[Supplied entries]

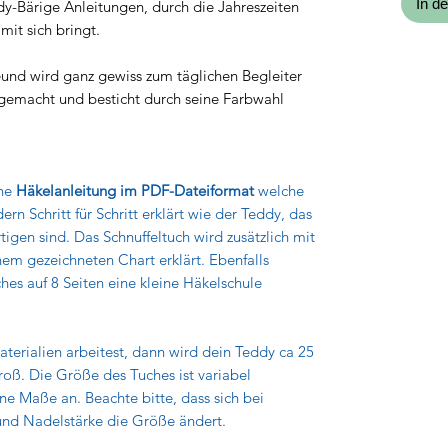
In d
y-Bärige Anleitungen, durch die Jahreszeiten
mit sich bringt.
und wird ganz gewiss zum täglichen Begleiter
l gemacht und besticht durch seine Farbwahl
ine
Häkelanleitung im PDF-Dateiformat
welche
ern Schritt für Schritt erklärt wie der Teddy, das
tigen sind. Das Schnuffeltuch wird zusätzlich mit
nem gezeichneten Chart erklärt. Ebenfalls
hes auf 8 Seiten eine kleine Häkelschule
rialien arbeitest, dann wird dein Teddy ca 25
oß. Die Größe des Tuches ist variabel
ne Maße an. Beachte bitte, dass sich bei
nd Nadelstärke die Größe ändert.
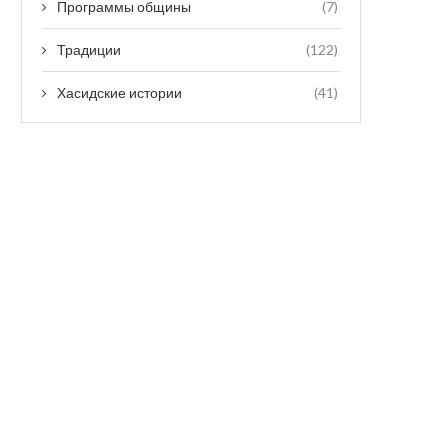
Программы общины
(7)
Традиции
(122)
Хасидские истории
(41)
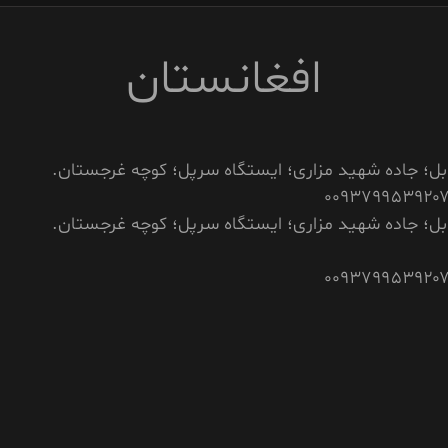
افغانستان
بل؛ جاده شهید مزاری؛ ایستگاه سرپل؛ کوچه غرجستان.
بل؛ جاده شهید مزاری؛ ایستگاه سرپل؛ کوچه غرجستان.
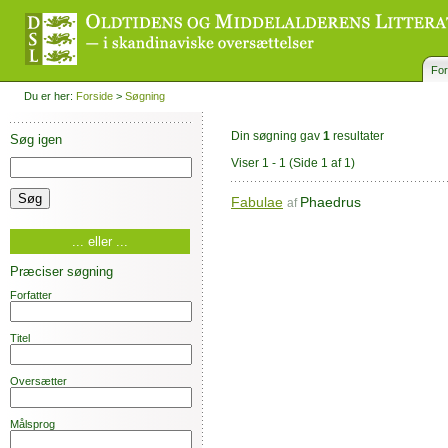
For
Du er her:
Forside
>
Søgning
Din søgning gav
1
resultater
Søg igen
Viser 1 - 1
(Side 1 af 1)
Fabulae
Phaedrus
af
... eller ...
Præciser søgning
Forfatter
Titel
Oversætter
Målsprog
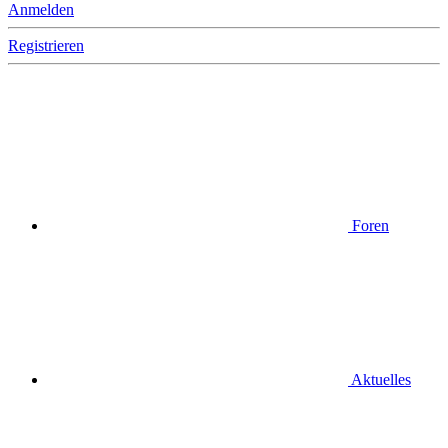
Anmelden
Registrieren
Foren
Aktuelles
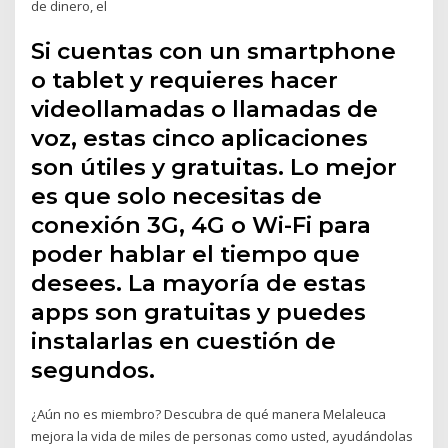
de dinero, el
Si cuentas con un smartphone
o tablet y requieres hacer
videollamadas o llamadas de
voz, estas cinco aplicaciones
son útiles y gratuitas. Lo mejor
es que solo necesitas de
conexión 3G, 4G o Wi-Fi para
poder hablar el tiempo que
desees. La mayoría de estas
apps son gratuitas y puedes
instalarlas en cuestión de
segundos.
¿Aún no es miembro? Descubra de qué manera Melaleuca
mejora la vida de miles de personas como usted, ayudándolas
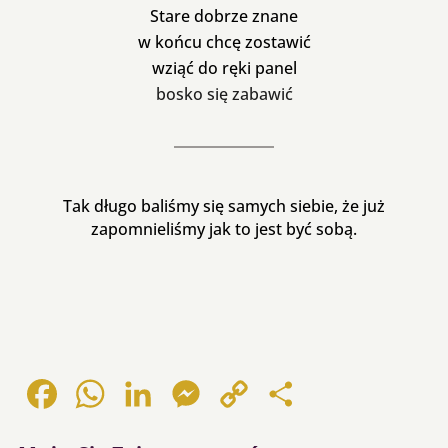
Stare dobrze znane
w końcu chcę zostawić
wziąć do ręki panel
bosko się zabawić
Tak długo baliśmy się samych siebie, że już
zapomnieliśmy jak to jest być sobą.
Facebook
WhatsApp
LinkedIn
Messenger
Copy
Share
Link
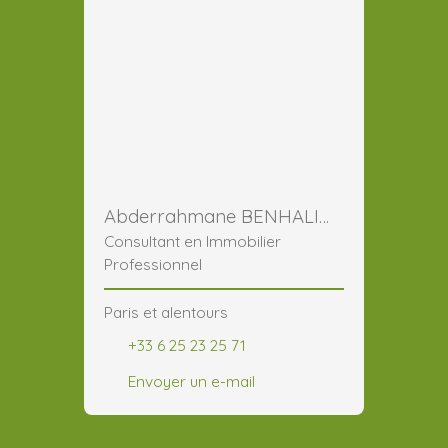
Abderrahmane BENHALIMA
Consultant en Immobilier
Professionnel
Paris et alentours
+33 6 25 23 25 71
Envoyer un e-mail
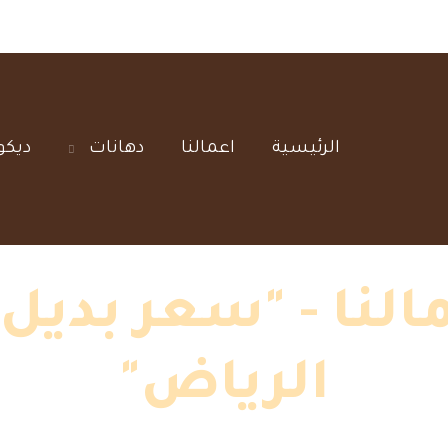
الرئيسية‎
اعمالنا‎
دهانات‎
ديكو
نا - "سعر بديل 
الرياض"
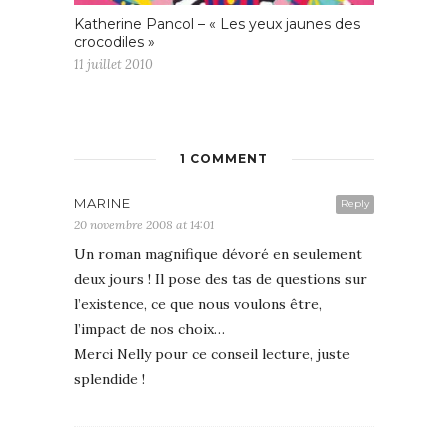
Katherine Pancol – « Les yeux jaunes des
crocodiles »
11 juillet 2010
1 COMMENT
MARINE
Reply
20 novembre 2008 at 14:01
Un roman magnifique dévoré en seulement
deux jours ! Il pose des tas de questions sur
l’existence, ce que nous voulons être,
l’impact de nos choix…
Merci Nelly pour ce conseil lecture, juste
splendide !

[/Supplied entries]

▶ _What is needed_:
Return all lines from the entries that contain the string "Teddy".

▶ _Finished task_:
ern Schritt für Schritt erklärt wie der Teddy, das
rialien arbeitest, dann wird dein Teddy ca 25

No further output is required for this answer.